ЗАДАНИЕ 1 – Перепишите без изменений только строки перечня, начиная со строки, где стоит «collection date: 1927/1928», и вниз до строки, где стоит «locality: Borneo. Sampadi Hill.», включая обе.

== ТЕКСТ ==

Здесь есть кино, салуны, за углом

одно кафе с опущенною шторой,

кирпичный банк с распластанным орлом

и церковь, о наличии которой

и ею расставляемых сетей,

когда б не рядом с почтой, позабыли.

И если б здесь не делали детей,

то пастор бы крестил автомобили.

Здесь буйствуют кузнечики в тиши.

В шесть вечера, как вследствие атомной

войны, уже не встретишь ни души.

Луна вплывает, вписываясь в темный

квадрат окна, что твой Екклесиаст.

Лишь изредка несущийся куда-то

шикарный «бьюик» фарами обдаст

фигуру Неизвестного Солдата.

Здесь снится вам не женщина в трико,

а собственный ваш адрес на конверте.

Здесь утром, видя скисшим молоко,

молочник узнает о вашей смерти.

Здесь можно жить, забыв про календарь.

глотать свой бром, не выходить наружу

и в зеркало глядеться, как фонарь

глядится в высыхающую лужу.

===

ЗАДАНИЕ 2 – Дословно воспроизведите всё стихотворение.

== ИСХОДНЫЙ ПЕРЕЧЕНЬ ==

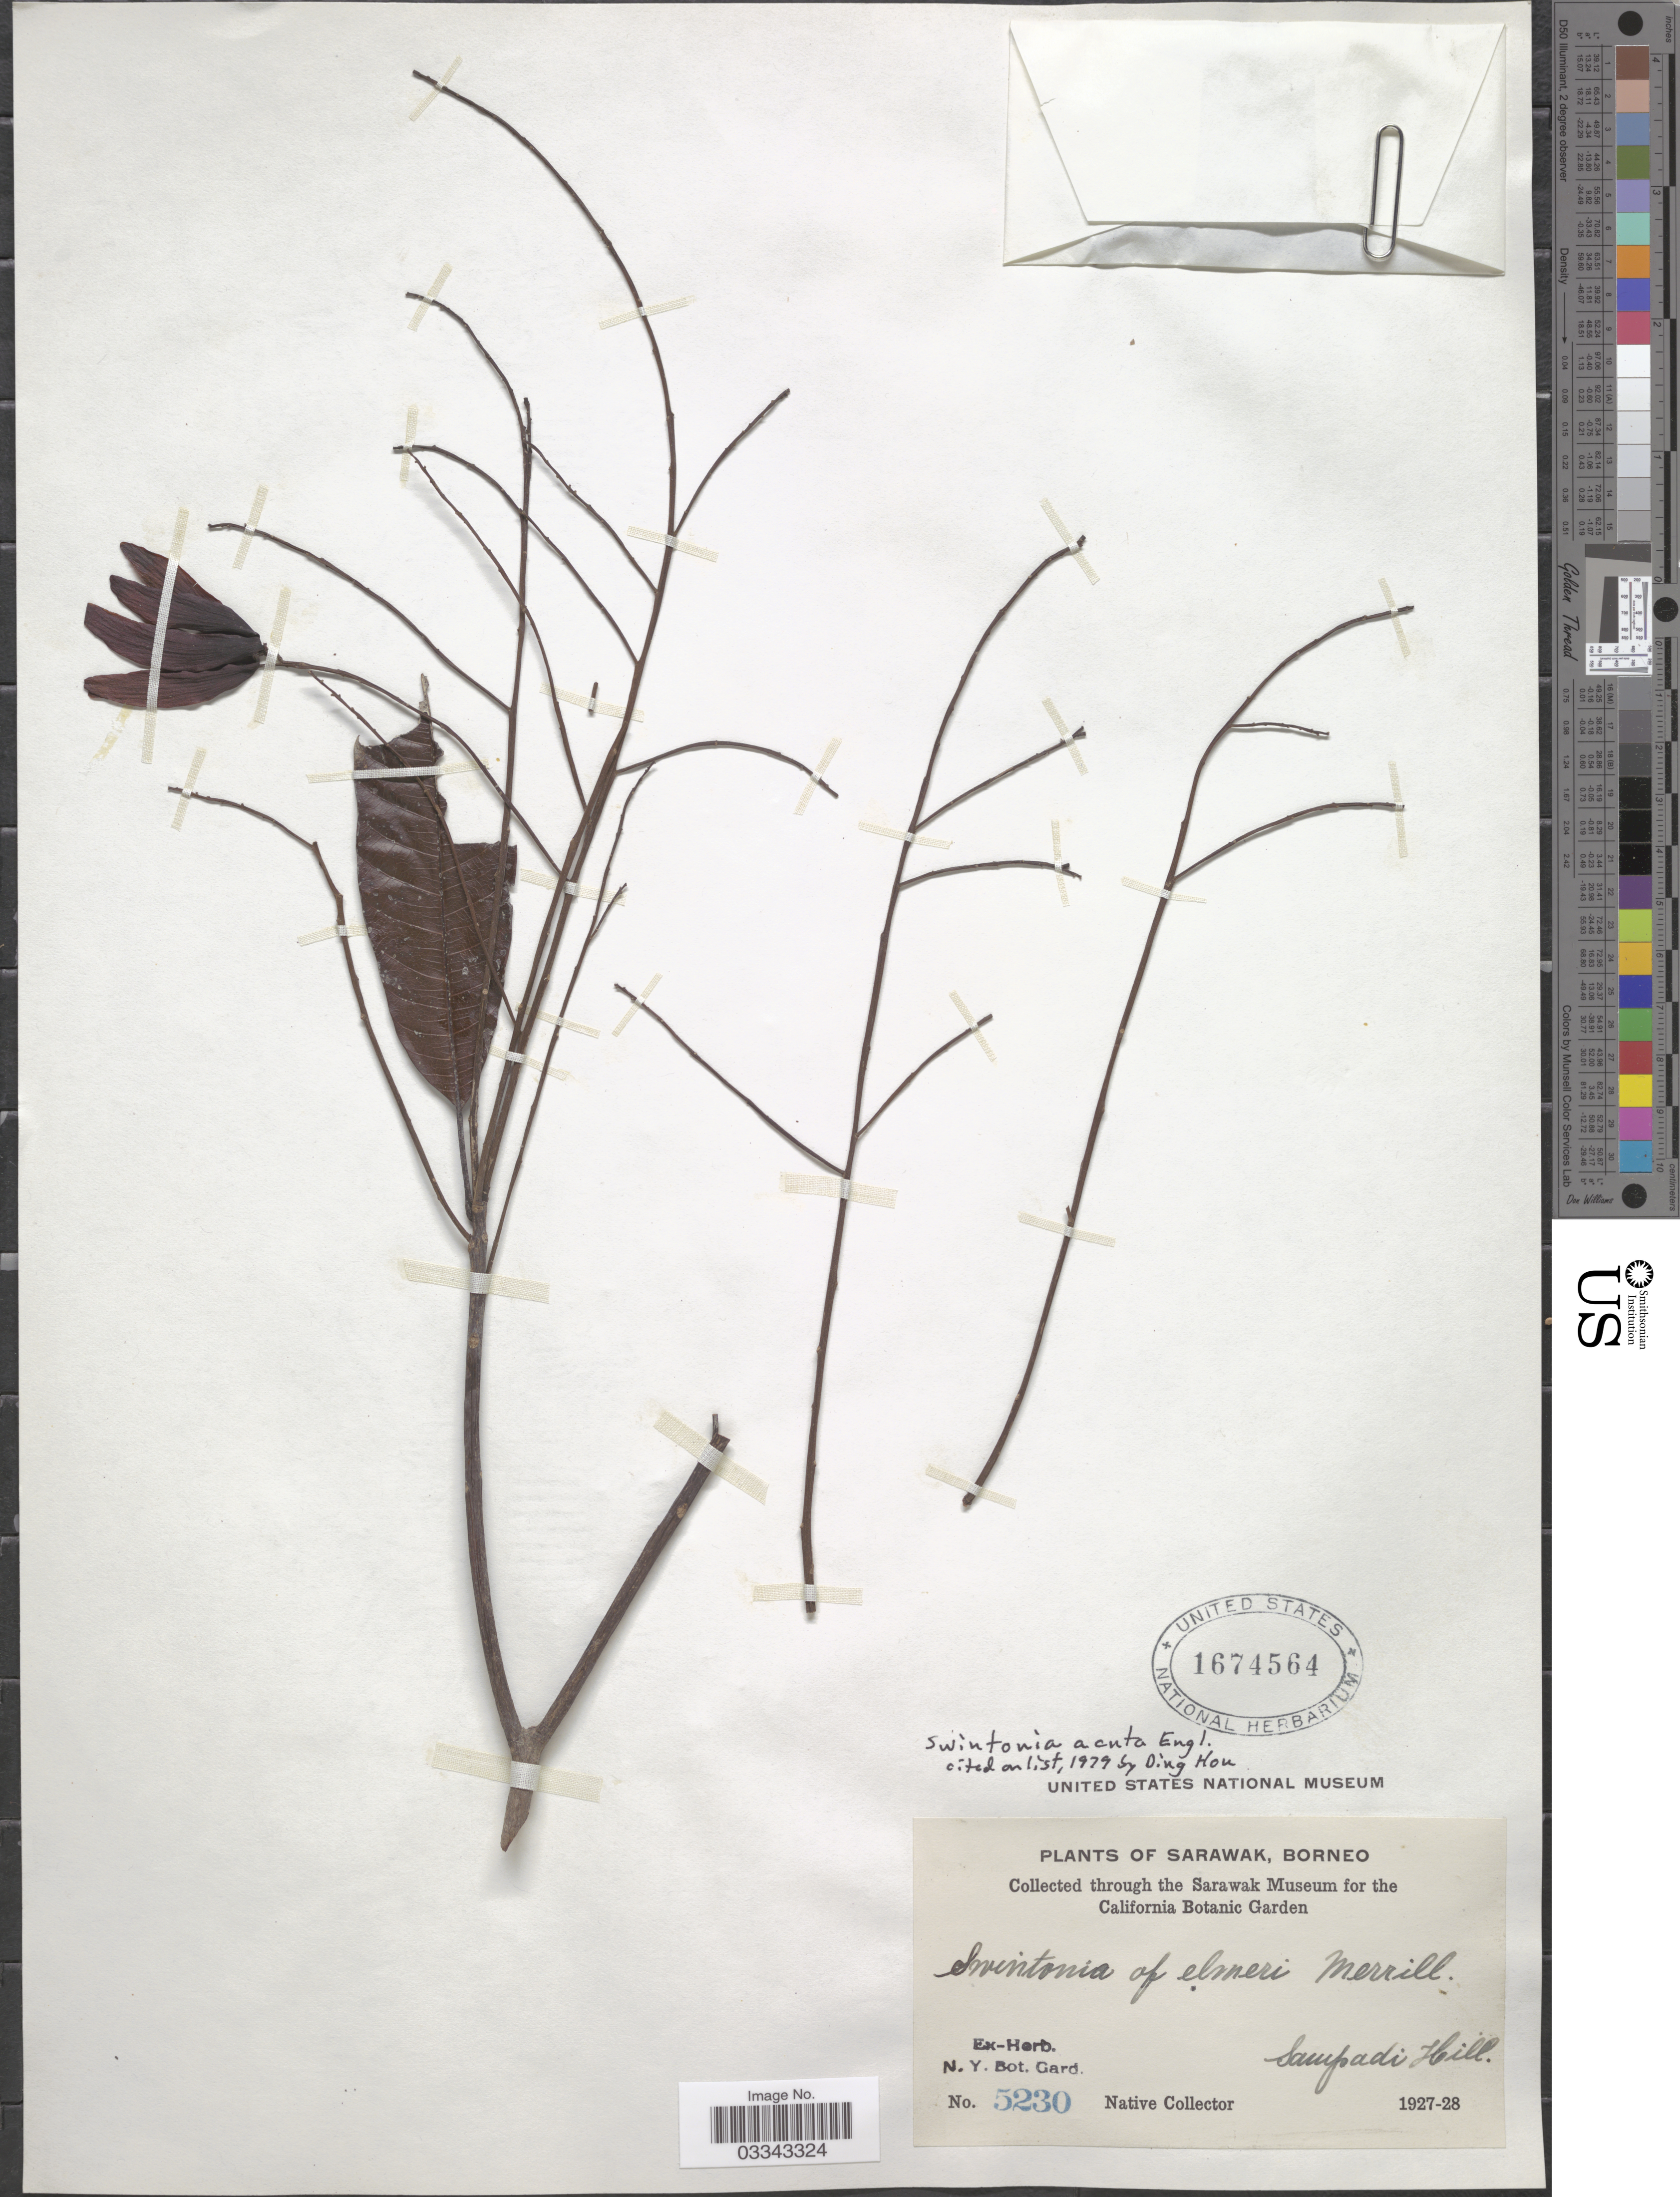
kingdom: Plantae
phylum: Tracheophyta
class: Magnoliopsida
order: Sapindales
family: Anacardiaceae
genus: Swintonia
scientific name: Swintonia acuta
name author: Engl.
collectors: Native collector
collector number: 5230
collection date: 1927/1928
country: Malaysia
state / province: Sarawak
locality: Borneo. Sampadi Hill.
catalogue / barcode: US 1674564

===
== ИСХОДНЫЙ ПЕРЕЧЕНЬ ==

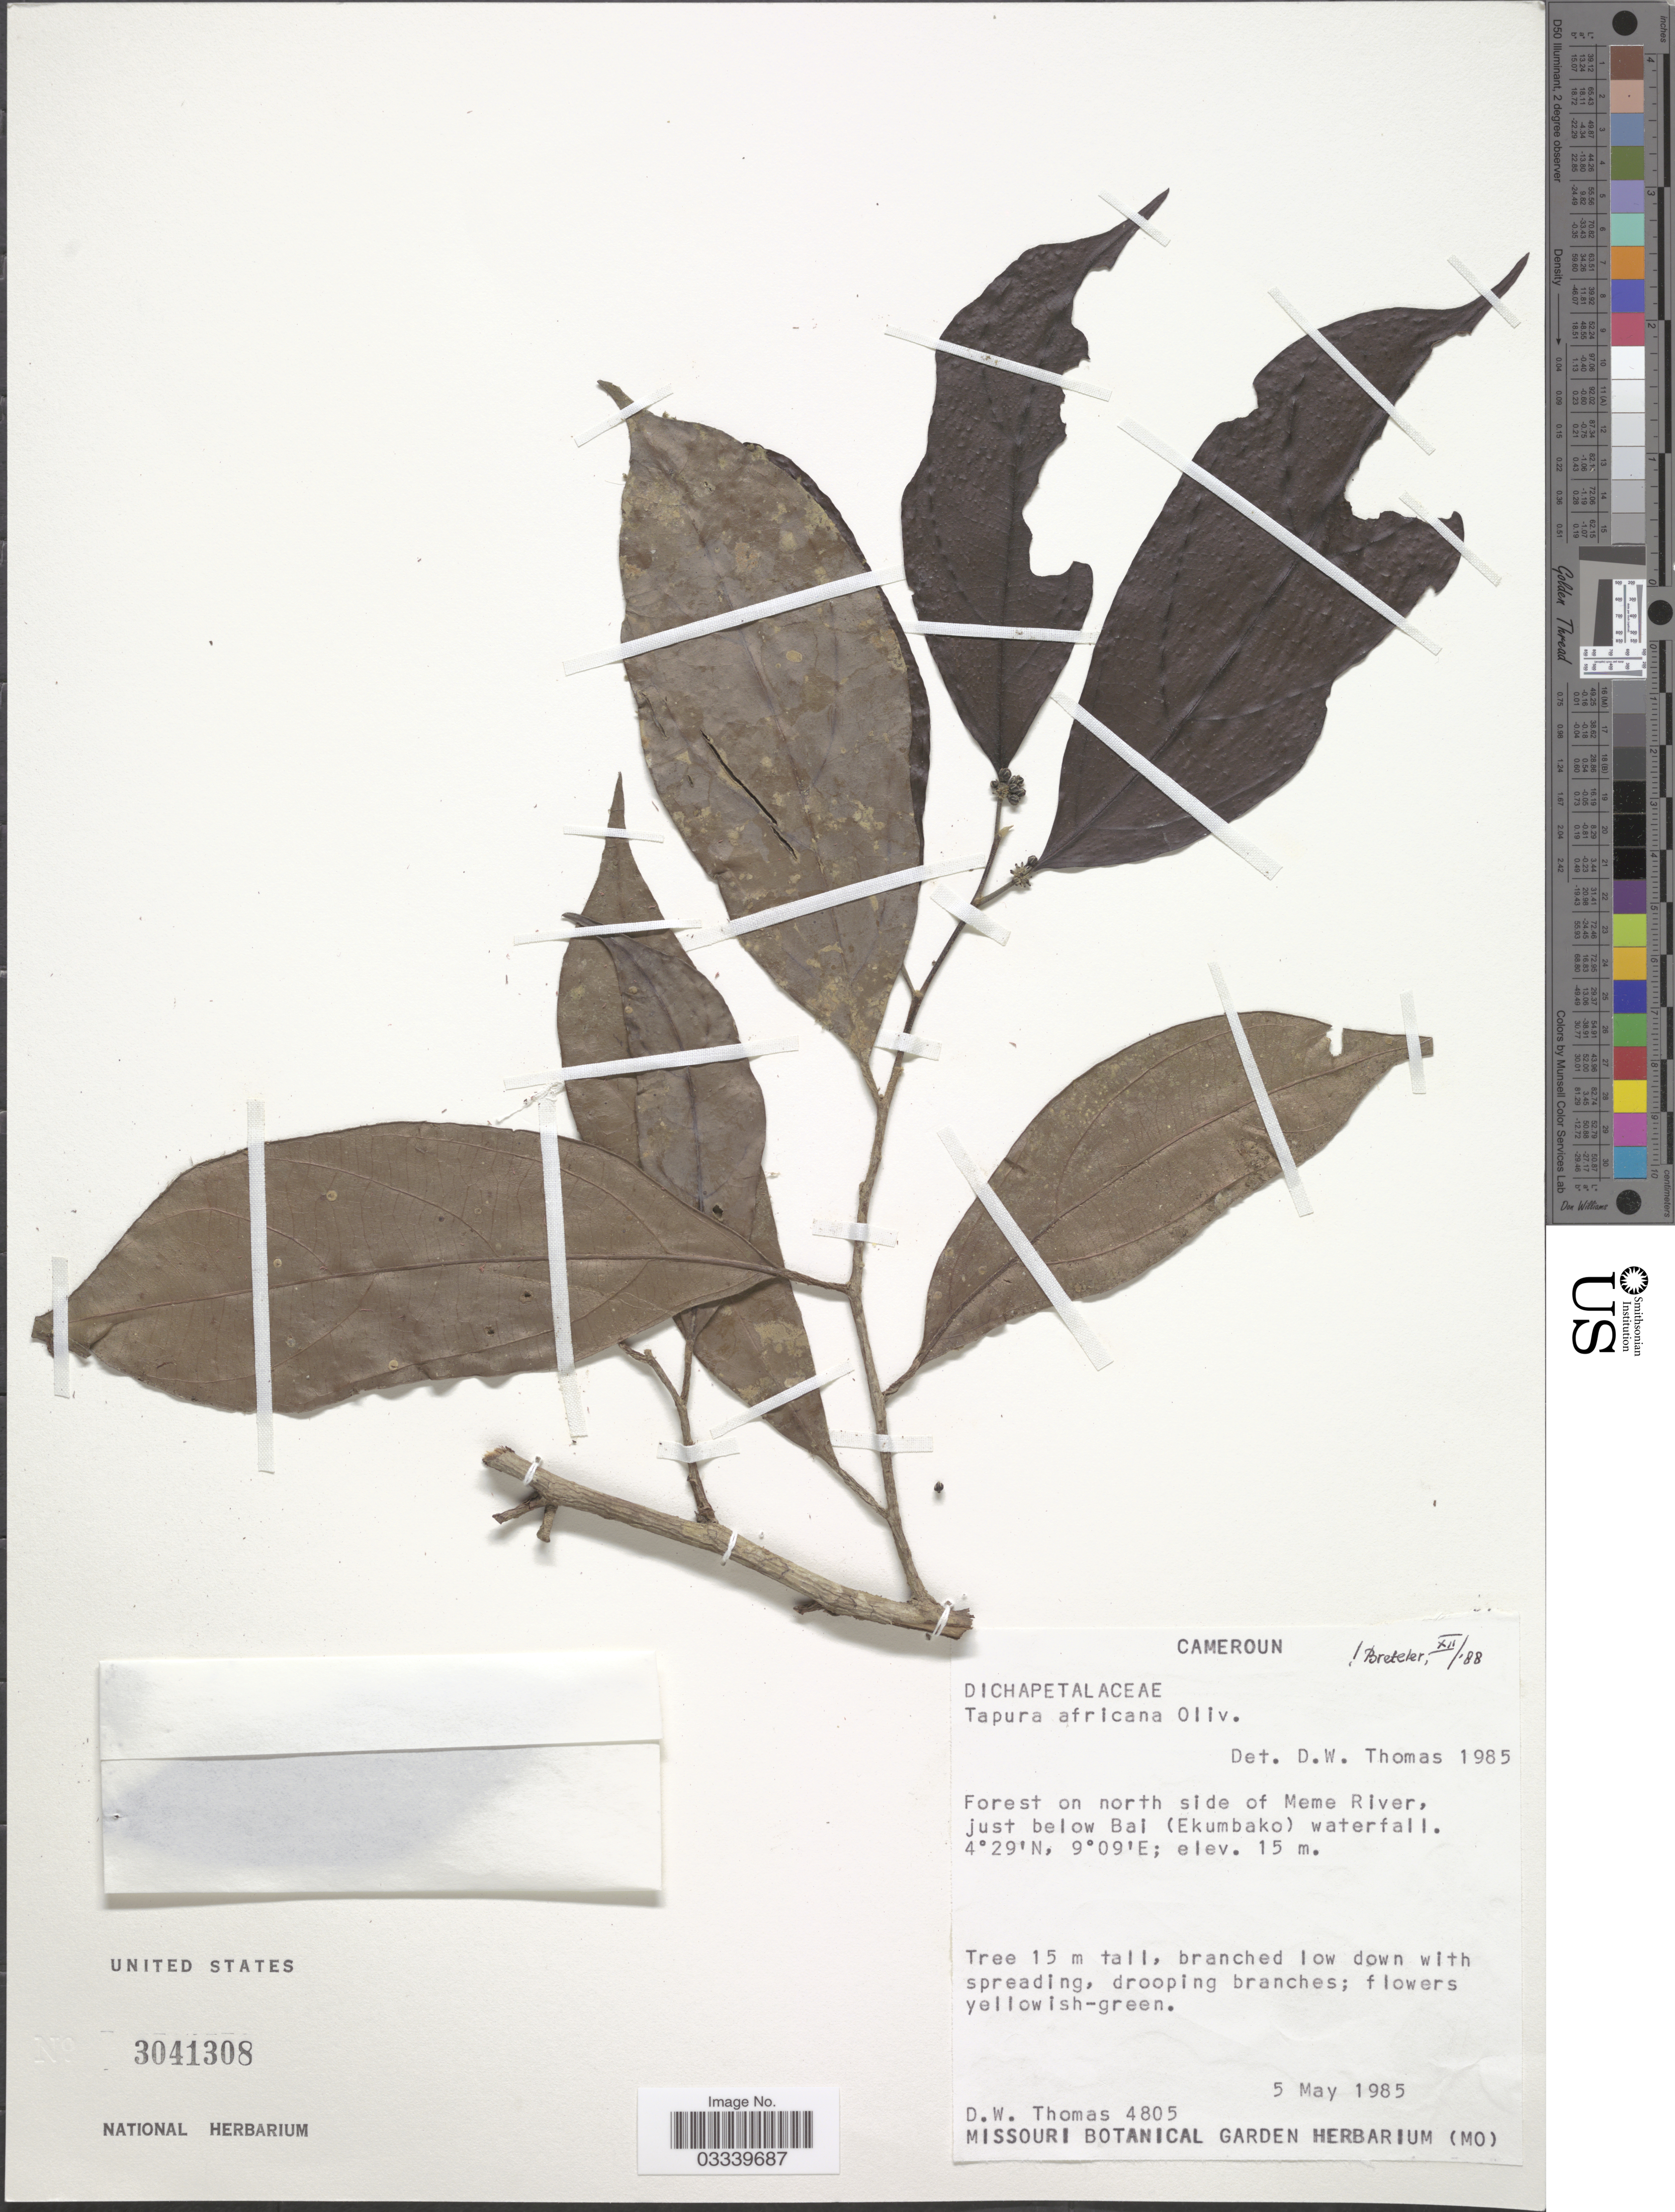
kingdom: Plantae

===

ОТВЕТ 1 –
collection date: 1927/1928
country: Malaysia
state / province: Sarawak
locality: Borneo. Sampadi Hill.

ОТВЕТ 2 –
Здесь есть кино, салуны, за углом

одно кафе с опущенною шторой,

кирпичный банк с распластанным орлом

и церковь, о наличии которой

и ею расставляемых сетей,

когда б не рядом с почтой, позабыли.

И если б здесь не делали детей,

то пастор бы крестил автомобили.

Здесь буйствуют кузнечики в тиши.

В шесть вечера, как вследствие атомной

войны, уже не встретишь ни души.

Луна вплывает, вписываясь в темный

квадрат окна, что твой Екклесиаст.

Лишь изредка несущийся куда-то

шикарный «бьюик» фарами обдаст

фигуру Неизвестного Солдата.

Здесь снится вам не женщина в трико,

а собственный ваш адрес на конверте.

Здесь утром, видя скисшим молоко,

молочник узнает о вашей смерти.

Здесь можно жить, забыв про календарь.

глотать свой бром, не выходить наружу

и в зеркало глядеться, как фонарь

глядится в высыхающую лужу.